The process works as follows:
- Scene setup: The digital twin environment loads the same robot model, objects, and workspace geometry as the real setup, positioning them to match the physical layout.
- Background overlay: A photograph of the real workspace (with the robot and manipulated objects removed via a green screen or manual masking) is loaded as the background overlay image.
- Segmentation-based compositing: During rendering, the environment produces both RGB and segmentation images. Objects that should not be greenscreened (the robot, the target objects) are identified by their segmentation IDs. The compositor replaces all pixels not belonging to these objects with the corresponding pixels from the overlay image.
- Result: The final observation image shows the real-world background with the simulation-rendered robot and objects overlaid.
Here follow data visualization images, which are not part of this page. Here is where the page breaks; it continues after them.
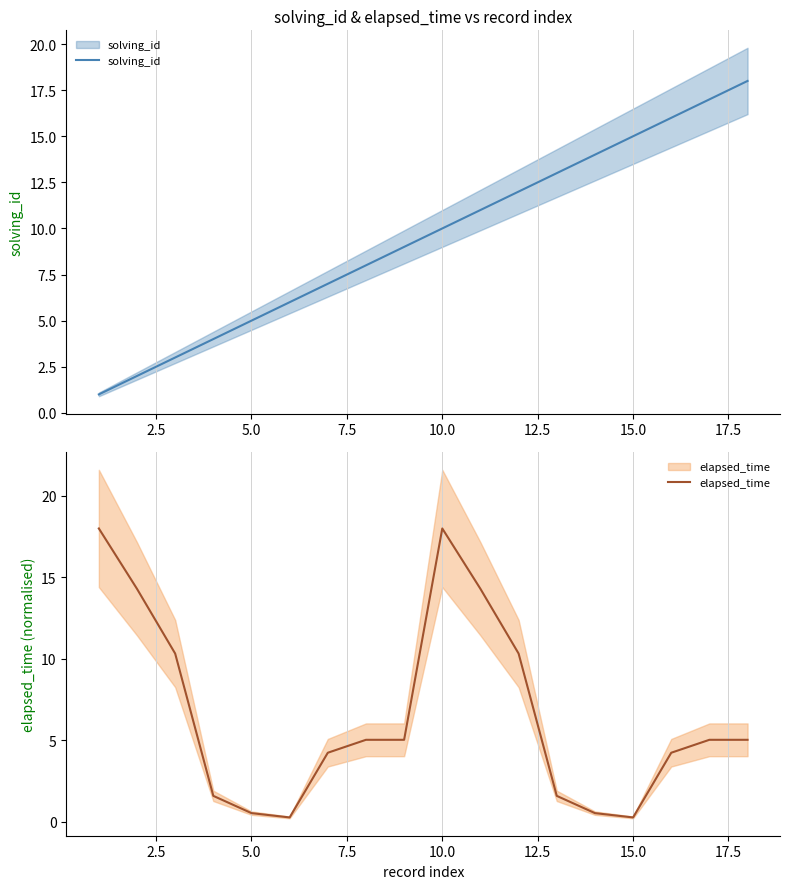

Reading left to right, extract all data points from this chart.

solving_id: 1.0	2.0	3.0	4.0	5.0	6.0	7.0	8.0	9.0	10.0	11.0	12.0	13.0	14.0	15.0	16.0	17.0	18.0
elapsed_time: 18.0	14.3	10.3	1.6	0.5	0.3	4.2	5.0	5.0	18.0	14.3	10.3	1.6	0.5	0.3	4.2	5.0	5.0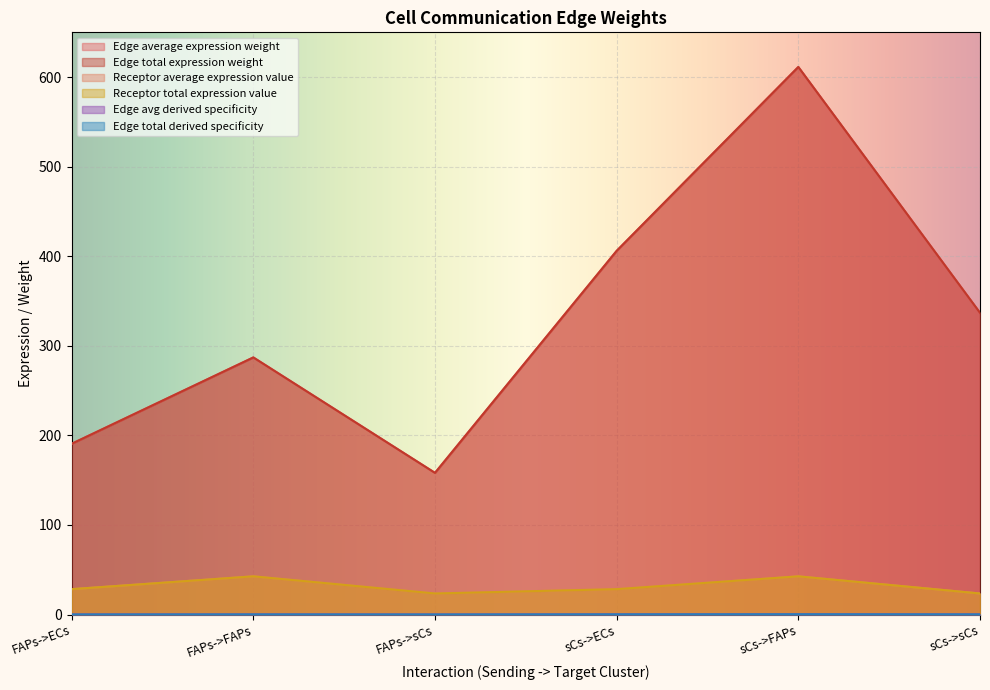

What is the difference between the Edge total expression weight values at sCs->ECs and FAPs->ECs?

215.4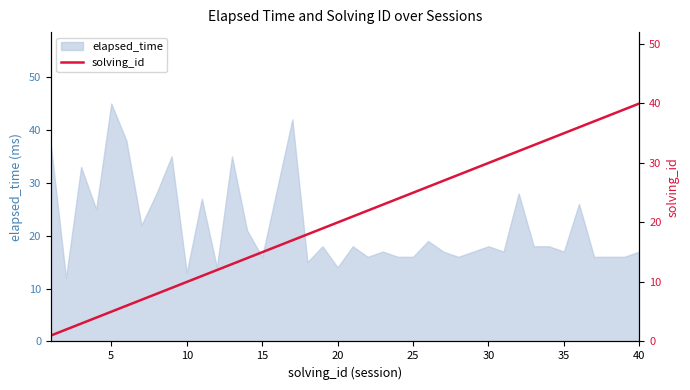

What is the minimum value for elapsed_time?

12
This dramatically reduces the visual domain gap for camera-based policies.
The greenscreen compositing supports three modes:
- background (default): Full greenscreen replacement of background pixels.
- debug: 50/50 opacity blend of simulation and overlay for visual inspection.
- none: No greenscreening (pure simulation rendering).
Usage
To create a digital twin environment, a task class inherits from BaseDigitalTwinEnv and specifies the overlay image paths:
class MyDigitalTwinTask(BaseDigitalTwinEnv):
def __init__(self, **kwargs):
self.rgb_overlay_paths = {
"camera_name": "path/to/greenscreen/image.png"
}
super().__init__(**kwargs)
def _load_scene(self, options: dict):
# Load objects as usual
self.cube = self._build_cube()
# Exclude robot and manipulated objects from greenscreen
self.remove_object_from_greenscreen(self.robot)
self.remove_object_from_greenscreen(self.cube)
Theoretical Basis
- Digital twin methodology: A digital twin is a virtual replica of a physical system that mirrors its geometry, physics, and (ideally) appearance. In robotics, digital twins enable safe training and evaluation before real-world deployment.
- Visual domain gap reduction: Policies trained on simulation images often fail in the real world due to differences in lighting, textures, and backgrounds. Greenscreen compositing directly addresses the background component of this gap by replacing it with real imagery, as demonstrated by the SIMPLER framework (Li et al., 2024).
- Greenscreen compositing: A technique borrowed from film and video production where a uniform-color background is replaced with a different image. In ManiSkill's case, segmentation masks (rather than color keying) are used to separate foreground objects from the background, which is more robust to lighting variations.
- Observation-space alignment: For sim-to-real transfer, the observation distributions in simulation and reality should overlap as much as possible. The digital twin approach ensures that visual observations from simulation approximate those from the real camera.